There are situations in life in which it’s useful to go backwards. Imagine, for example, you’re a bank. Your computer contains a list of names (your clients) and for each name there is a number (the client’s account balance). That number is positive if the client is in credit and negative if they are in debt.

Now imagine that, unfortunately, your system has been attacked by a virus that has systematically changed the account balances of all your customers. Your IT expert can figure out what formula the virus used to change the numbers, but that’s all you know. Can you figure out the original numbers from the list of changed ones?

It depends. Say your IT expert tells you that the virus has added £1,000,000 to each account balance. In this case it’s easy to work out what the original numbers were: you simply subtract £1,000,000 from each number in the new list. But what if the virus has squared every account balance? Then you have a problem. If, for example, the changed balance of client A is £100, then their original balance could have been £10 or -£10, as each number gives you £100 when squared. You have no way of figuring out the original numbers without further information.

What you have been trying to do here is find the *inverse* of a function. In the first example, with the virus adding £1,000,000, the function is \[f(x) = x + 1\,000\,000\] and in the second, with the virus squaring, it is \[f(x) = x^2.\]

The inverse of \(f\) is the function \(g\) that goes the other way: given an \(f(x)\), the function \(g\) should return the original \(x\), that is, \[g(f(x))=x.\]

To find out whether a function has an inverse we need to know its domain and range (see Maths for dinner). In our example the domain contains the original account balances, which we don’t know. But since these can be negative or positive numbers, let’s take the domain to consist of all the real numbers. And let’s take the range to consist of the list of altered account balances.

A function \(f\) has an inverse if (and only if) for every element of its range (every \(y\) in the range) there is exactly one element of the domain (one \(x\) in the domain) so that \(f(x) = y\). In other words, \(f\) has an inverse if and only if it is a bijection (see Maths for dinner).

The function in the first example, \(f(x) = x + 1\,000\,000\), clearly satisfies the requirement that for every element \(y\) in the range there is exactly one element \(x\) in the domain so that \(f(x)=y\): that element is \(y-1\,000\,000.\) The function therefore has an inverse. It’s \[g(x) = x - 1\,000\,000.\]

The function in the second example, \(f(x) = x^2\), does not satisfy this property. For every positive number \(y\) in the range there are two numbers that are allocated to it by the function. These numbers are \(\sqrt{y}\) and \(-\sqrt{y}\), since \[f(\sqrt{y}^2) = f((-\sqrt{y})^2) = y.\] This is the reason why you cannot figure out the original account balances: \(f\) does not have an inverse.

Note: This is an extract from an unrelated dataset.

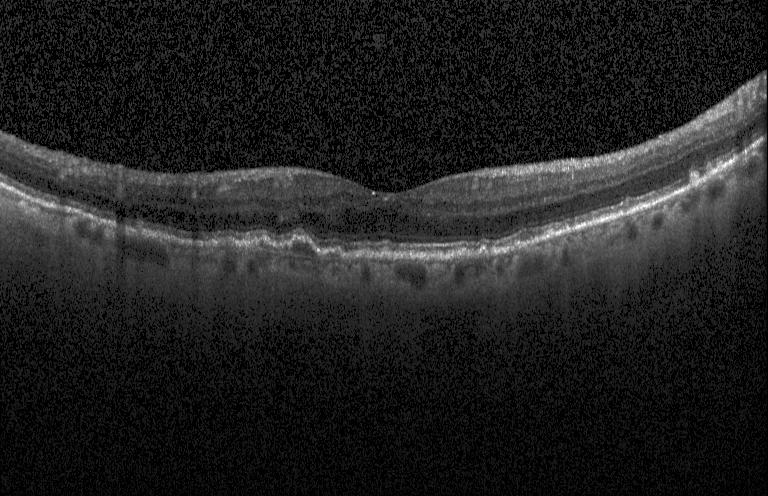 Finding: drusen.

A little more information about the domain, however, might help. Suppose you know that none of the customers were in debt. This restricts your domain to the positive real numbers and zero. For every number \(y\) in the range there now is exactly one number \(x\) in the domain such that \[f(x) = y.\] That number is \(\sqrt{y}\), so your inverse function is \[g(x) = \sqrt{x},\] since \[g(f(x)) = \sqrt{x^2} = x.\]

The general rule is this: to find out whether a function has an inverse, look at its domain and its range, and then figure out whether for every element \(y\) in the range there is exactly one element \(x\) in the domain so that \(f(x)=y\). If there is, then you can go backwards.